-- EXERCISE BRIEF --
In the answer, give the entries below exactly, from the first line through the line with "X8290000Y41910000D03*", with every picture omitted.

-- AVAILABLE DATA follows --

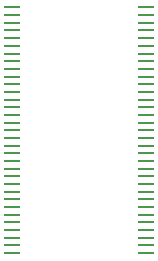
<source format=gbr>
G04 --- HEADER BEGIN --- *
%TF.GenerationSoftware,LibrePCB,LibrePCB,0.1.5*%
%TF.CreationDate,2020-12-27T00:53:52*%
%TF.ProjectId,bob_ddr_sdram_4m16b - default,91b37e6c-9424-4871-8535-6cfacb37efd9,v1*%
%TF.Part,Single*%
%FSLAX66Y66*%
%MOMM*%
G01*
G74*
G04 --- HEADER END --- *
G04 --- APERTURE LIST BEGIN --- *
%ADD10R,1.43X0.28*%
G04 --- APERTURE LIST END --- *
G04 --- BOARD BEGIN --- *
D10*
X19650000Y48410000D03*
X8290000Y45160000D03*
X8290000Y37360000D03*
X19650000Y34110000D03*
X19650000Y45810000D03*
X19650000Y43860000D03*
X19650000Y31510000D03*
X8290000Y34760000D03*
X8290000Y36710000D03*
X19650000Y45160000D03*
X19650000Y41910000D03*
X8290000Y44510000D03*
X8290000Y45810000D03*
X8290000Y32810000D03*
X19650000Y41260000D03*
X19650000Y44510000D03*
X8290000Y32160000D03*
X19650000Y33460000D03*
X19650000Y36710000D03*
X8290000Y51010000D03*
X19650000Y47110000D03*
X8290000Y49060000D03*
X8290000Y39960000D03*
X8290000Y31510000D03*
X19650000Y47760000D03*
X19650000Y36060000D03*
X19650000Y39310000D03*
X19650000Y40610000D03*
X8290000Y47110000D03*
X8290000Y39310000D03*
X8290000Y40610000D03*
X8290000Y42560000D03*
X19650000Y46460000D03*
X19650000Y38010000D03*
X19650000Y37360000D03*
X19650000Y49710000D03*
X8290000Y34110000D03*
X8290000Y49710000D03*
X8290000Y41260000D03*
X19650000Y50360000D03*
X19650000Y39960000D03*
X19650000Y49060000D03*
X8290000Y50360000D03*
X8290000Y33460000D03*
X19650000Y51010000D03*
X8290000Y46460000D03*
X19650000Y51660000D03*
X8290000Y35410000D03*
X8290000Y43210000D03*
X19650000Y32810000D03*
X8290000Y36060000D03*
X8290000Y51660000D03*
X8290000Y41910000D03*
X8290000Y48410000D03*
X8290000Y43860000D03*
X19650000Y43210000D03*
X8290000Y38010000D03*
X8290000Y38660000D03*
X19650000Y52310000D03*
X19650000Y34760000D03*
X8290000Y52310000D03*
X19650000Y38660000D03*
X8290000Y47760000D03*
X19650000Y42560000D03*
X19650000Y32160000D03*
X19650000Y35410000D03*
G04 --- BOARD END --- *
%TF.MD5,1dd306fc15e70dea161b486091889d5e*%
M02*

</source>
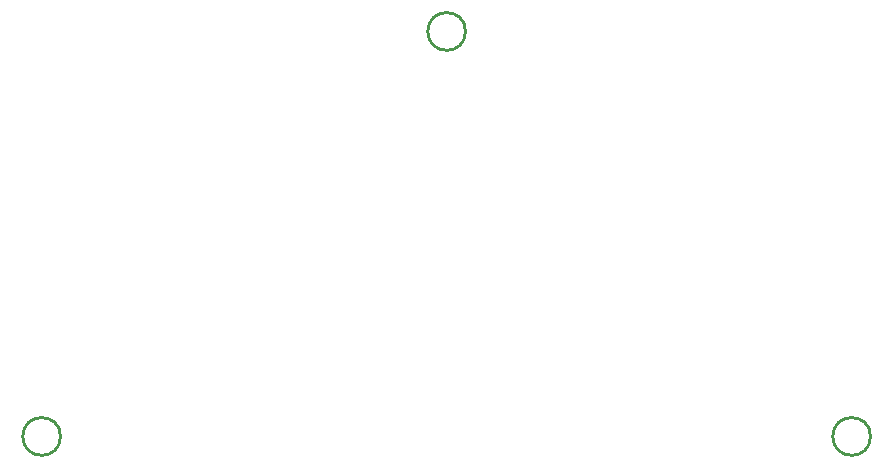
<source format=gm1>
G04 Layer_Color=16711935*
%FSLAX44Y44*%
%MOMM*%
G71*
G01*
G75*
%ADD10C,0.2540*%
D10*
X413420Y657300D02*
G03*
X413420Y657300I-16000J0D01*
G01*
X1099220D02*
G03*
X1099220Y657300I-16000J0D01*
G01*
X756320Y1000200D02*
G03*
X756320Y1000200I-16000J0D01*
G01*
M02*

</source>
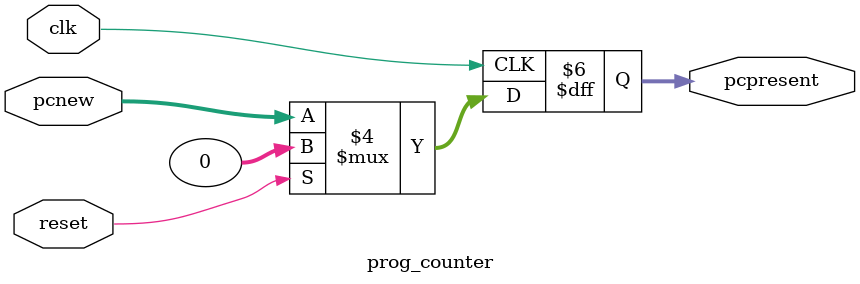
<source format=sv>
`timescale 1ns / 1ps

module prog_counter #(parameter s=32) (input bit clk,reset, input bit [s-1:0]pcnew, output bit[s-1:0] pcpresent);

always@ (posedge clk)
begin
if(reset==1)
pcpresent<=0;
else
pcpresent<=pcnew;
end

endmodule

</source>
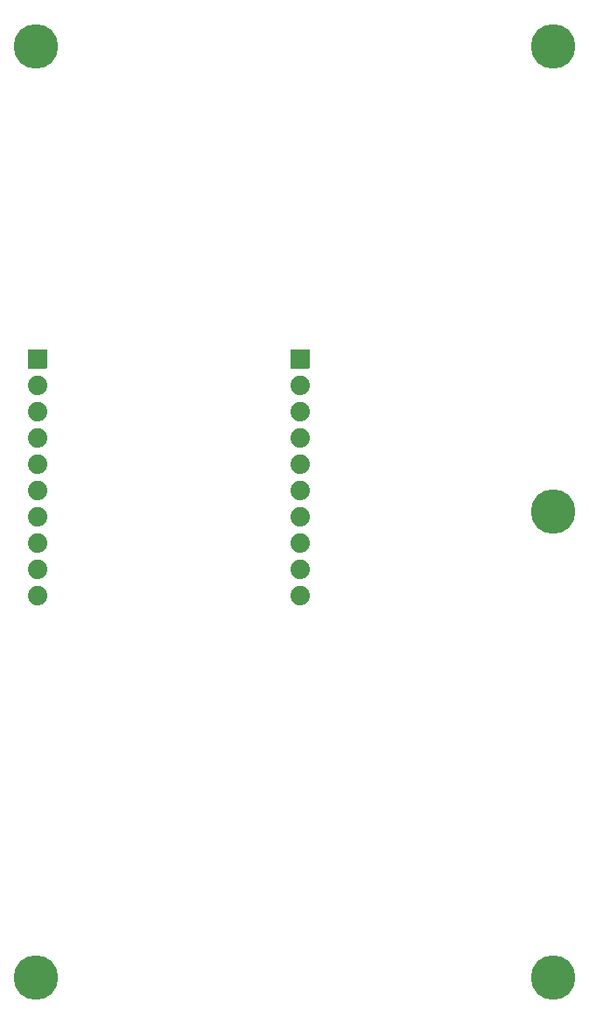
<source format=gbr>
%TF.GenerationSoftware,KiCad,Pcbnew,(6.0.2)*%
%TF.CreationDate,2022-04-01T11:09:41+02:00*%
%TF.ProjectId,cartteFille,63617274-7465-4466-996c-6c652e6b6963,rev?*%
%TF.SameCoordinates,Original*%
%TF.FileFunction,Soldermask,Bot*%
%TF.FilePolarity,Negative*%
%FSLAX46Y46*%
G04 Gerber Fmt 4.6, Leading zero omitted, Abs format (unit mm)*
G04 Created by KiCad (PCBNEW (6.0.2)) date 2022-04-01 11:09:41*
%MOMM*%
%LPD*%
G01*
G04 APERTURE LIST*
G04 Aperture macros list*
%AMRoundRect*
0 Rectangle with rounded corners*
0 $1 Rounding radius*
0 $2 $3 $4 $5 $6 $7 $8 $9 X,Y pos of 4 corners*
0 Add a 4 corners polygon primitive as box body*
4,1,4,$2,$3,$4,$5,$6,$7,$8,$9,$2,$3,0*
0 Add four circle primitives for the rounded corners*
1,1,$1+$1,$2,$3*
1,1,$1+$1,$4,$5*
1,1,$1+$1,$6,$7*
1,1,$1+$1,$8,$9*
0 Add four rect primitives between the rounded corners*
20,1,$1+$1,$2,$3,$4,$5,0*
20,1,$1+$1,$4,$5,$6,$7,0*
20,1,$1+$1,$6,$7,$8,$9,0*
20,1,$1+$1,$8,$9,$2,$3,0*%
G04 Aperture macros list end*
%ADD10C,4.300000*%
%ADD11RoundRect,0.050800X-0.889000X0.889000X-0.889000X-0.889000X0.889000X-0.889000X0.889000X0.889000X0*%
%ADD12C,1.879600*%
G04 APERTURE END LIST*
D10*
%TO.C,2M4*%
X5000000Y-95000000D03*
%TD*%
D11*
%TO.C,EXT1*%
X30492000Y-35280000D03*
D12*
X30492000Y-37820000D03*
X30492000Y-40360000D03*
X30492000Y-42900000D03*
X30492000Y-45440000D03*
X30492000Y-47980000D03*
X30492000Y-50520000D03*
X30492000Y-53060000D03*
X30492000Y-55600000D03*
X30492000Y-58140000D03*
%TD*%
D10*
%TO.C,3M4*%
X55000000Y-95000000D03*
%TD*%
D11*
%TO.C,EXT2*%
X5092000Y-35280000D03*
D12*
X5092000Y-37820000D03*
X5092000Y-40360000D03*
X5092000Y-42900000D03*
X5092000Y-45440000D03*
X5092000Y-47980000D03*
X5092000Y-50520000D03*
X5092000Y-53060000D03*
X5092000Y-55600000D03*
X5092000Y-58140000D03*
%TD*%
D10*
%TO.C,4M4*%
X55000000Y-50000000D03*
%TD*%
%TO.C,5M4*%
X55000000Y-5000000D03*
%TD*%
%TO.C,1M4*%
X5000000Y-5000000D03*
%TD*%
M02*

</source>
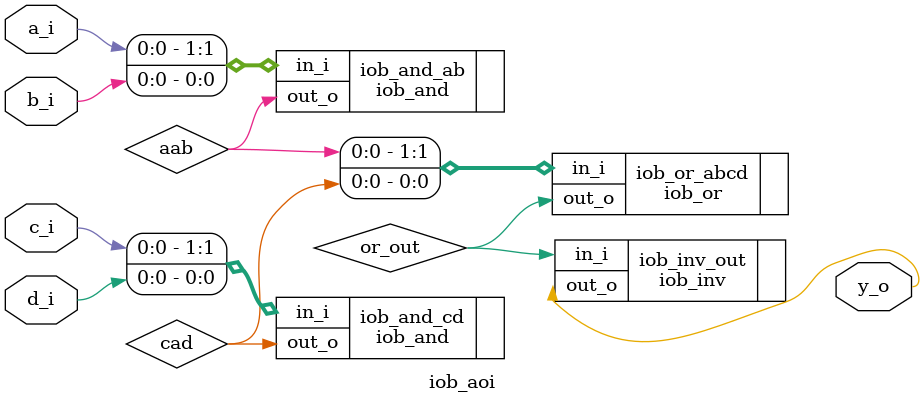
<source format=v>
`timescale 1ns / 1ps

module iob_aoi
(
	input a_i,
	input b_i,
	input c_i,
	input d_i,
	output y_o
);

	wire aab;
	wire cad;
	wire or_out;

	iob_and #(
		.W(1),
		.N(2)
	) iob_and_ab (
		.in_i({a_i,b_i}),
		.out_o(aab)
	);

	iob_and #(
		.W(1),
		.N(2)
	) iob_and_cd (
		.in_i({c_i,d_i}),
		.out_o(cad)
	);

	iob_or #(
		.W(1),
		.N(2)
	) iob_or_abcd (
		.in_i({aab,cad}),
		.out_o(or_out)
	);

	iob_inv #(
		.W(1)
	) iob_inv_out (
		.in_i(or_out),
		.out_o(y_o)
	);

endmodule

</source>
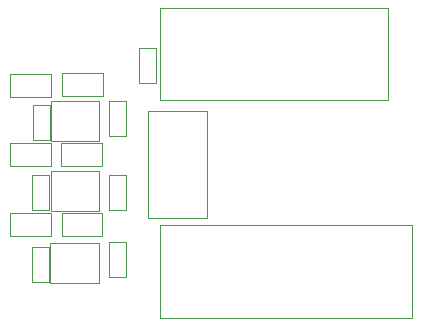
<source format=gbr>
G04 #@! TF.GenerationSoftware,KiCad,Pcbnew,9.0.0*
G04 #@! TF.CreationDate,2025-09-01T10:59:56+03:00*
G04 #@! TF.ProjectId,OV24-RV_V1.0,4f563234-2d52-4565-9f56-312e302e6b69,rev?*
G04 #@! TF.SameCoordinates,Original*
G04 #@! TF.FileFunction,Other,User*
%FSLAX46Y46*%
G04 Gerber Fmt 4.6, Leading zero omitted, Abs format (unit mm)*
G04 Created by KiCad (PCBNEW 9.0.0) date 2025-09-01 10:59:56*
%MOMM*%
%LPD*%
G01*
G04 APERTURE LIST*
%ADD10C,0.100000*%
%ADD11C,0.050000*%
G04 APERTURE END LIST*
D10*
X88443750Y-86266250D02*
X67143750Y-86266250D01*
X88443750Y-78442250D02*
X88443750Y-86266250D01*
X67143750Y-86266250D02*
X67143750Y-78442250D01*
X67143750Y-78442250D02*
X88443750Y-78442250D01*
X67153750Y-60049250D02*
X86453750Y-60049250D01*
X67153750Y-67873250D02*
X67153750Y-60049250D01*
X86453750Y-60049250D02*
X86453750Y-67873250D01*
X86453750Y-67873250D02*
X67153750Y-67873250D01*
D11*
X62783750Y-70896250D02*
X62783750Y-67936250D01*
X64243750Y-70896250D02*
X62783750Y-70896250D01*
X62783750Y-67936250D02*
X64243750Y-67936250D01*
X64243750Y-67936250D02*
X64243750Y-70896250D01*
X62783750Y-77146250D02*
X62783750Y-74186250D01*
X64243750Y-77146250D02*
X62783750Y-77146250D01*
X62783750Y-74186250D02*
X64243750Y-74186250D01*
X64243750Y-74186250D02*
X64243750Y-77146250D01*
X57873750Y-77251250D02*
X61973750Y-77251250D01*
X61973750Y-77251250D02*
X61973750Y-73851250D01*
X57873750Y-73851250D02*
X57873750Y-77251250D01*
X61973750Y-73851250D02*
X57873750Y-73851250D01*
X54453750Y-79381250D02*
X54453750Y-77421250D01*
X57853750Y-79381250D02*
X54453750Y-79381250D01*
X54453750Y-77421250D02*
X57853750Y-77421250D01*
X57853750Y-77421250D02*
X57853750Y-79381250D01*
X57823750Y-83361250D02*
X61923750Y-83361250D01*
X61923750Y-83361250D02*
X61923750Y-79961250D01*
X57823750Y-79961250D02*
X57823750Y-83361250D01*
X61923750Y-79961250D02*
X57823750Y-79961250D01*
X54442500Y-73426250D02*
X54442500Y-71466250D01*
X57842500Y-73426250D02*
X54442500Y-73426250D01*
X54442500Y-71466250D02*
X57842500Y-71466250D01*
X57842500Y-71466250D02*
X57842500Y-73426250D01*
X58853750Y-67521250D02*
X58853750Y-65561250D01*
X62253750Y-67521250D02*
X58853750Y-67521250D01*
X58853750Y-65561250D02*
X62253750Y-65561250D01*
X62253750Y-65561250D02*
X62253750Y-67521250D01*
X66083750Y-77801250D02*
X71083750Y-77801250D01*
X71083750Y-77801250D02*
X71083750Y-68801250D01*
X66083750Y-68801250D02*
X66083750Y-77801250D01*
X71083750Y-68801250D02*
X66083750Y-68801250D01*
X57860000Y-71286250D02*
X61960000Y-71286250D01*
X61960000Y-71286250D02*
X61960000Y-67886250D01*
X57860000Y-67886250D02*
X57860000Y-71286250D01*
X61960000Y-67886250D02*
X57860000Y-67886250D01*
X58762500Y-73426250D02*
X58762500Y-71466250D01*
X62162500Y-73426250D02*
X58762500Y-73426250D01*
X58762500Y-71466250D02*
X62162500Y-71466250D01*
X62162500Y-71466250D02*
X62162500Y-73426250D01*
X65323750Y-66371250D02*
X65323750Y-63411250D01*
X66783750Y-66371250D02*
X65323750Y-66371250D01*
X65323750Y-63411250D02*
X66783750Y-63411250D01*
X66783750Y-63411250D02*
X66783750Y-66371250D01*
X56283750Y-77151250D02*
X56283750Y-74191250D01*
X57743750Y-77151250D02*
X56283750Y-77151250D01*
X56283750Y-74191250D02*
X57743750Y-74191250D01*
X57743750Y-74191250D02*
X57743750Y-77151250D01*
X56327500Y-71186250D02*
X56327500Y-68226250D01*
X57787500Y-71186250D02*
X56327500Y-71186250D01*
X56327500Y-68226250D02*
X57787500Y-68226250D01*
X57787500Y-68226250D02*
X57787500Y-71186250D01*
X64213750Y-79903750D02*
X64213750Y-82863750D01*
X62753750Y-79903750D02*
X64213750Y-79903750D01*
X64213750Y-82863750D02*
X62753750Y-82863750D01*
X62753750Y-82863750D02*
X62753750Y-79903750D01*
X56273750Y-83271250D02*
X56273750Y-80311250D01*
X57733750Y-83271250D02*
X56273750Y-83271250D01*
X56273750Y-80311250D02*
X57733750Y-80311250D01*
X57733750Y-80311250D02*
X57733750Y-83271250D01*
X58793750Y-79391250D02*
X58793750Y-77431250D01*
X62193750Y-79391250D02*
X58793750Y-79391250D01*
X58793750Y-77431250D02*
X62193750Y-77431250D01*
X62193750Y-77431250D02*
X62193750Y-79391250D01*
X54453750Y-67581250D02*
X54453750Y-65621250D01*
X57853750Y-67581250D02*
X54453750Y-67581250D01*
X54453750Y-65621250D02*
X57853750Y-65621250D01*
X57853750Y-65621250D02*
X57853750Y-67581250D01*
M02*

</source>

-- AVAILABLE DATA concluded --

-- REPLY TO THE TASK --
<source format=gbr>
G04 --- HEADER BEGIN --- *
%TF.GenerationSoftware,LibrePCB,LibrePCB,0.1.5*%
%TF.CreationDate,2020-12-27T00:53:52*%
%TF.ProjectId,bob_ddr_sdram_4m16b - default,91b37e6c-9424-4871-8535-6cfacb37efd9,v1*%
%TF.Part,Single*%
%FSLAX66Y66*%
%MOMM*%
G01*
G74*
G04 --- HEADER END --- *
G04 --- APERTURE LIST BEGIN --- *
%ADD10R,1.43X0.28*%
G04 --- APERTURE LIST END --- *
G04 --- BOARD BEGIN --- *
D10*
X19650000Y48410000D03*
X8290000Y45160000D03*
X8290000Y37360000D03*
X19650000Y34110000D03*
X19650000Y45810000D03*
X19650000Y43860000D03*
X19650000Y31510000D03*
X8290000Y34760000D03*
X8290000Y36710000D03*
X19650000Y45160000D03*
X19650000Y41910000D03*
X8290000Y44510000D03*
X8290000Y45810000D03*
X8290000Y32810000D03*
X19650000Y41260000D03*
X19650000Y44510000D03*
X8290000Y32160000D03*
X19650000Y33460000D03*
X19650000Y36710000D03*
X8290000Y51010000D03*
X19650000Y47110000D03*
X8290000Y49060000D03*
X8290000Y39960000D03*
X8290000Y31510000D03*
X19650000Y47760000D03*
X19650000Y36060000D03*
X19650000Y39310000D03*
X19650000Y40610000D03*
X8290000Y47110000D03*
X8290000Y39310000D03*
X8290000Y40610000D03*
X8290000Y42560000D03*
X19650000Y46460000D03*
X19650000Y38010000D03*
X19650000Y37360000D03*
X19650000Y49710000D03*
X8290000Y34110000D03*
X8290000Y49710000D03*
X8290000Y41260000D03*
X19650000Y50360000D03*
X19650000Y39960000D03*
X19650000Y49060000D03*
X8290000Y50360000D03*
X8290000Y33460000D03*
X19650000Y51010000D03*
X8290000Y46460000D03*
X19650000Y51660000D03*
X8290000Y35410000D03*
X8290000Y43210000D03*
X19650000Y32810000D03*
X8290000Y36060000D03*
X8290000Y51660000D03*
X8290000Y41910000D03*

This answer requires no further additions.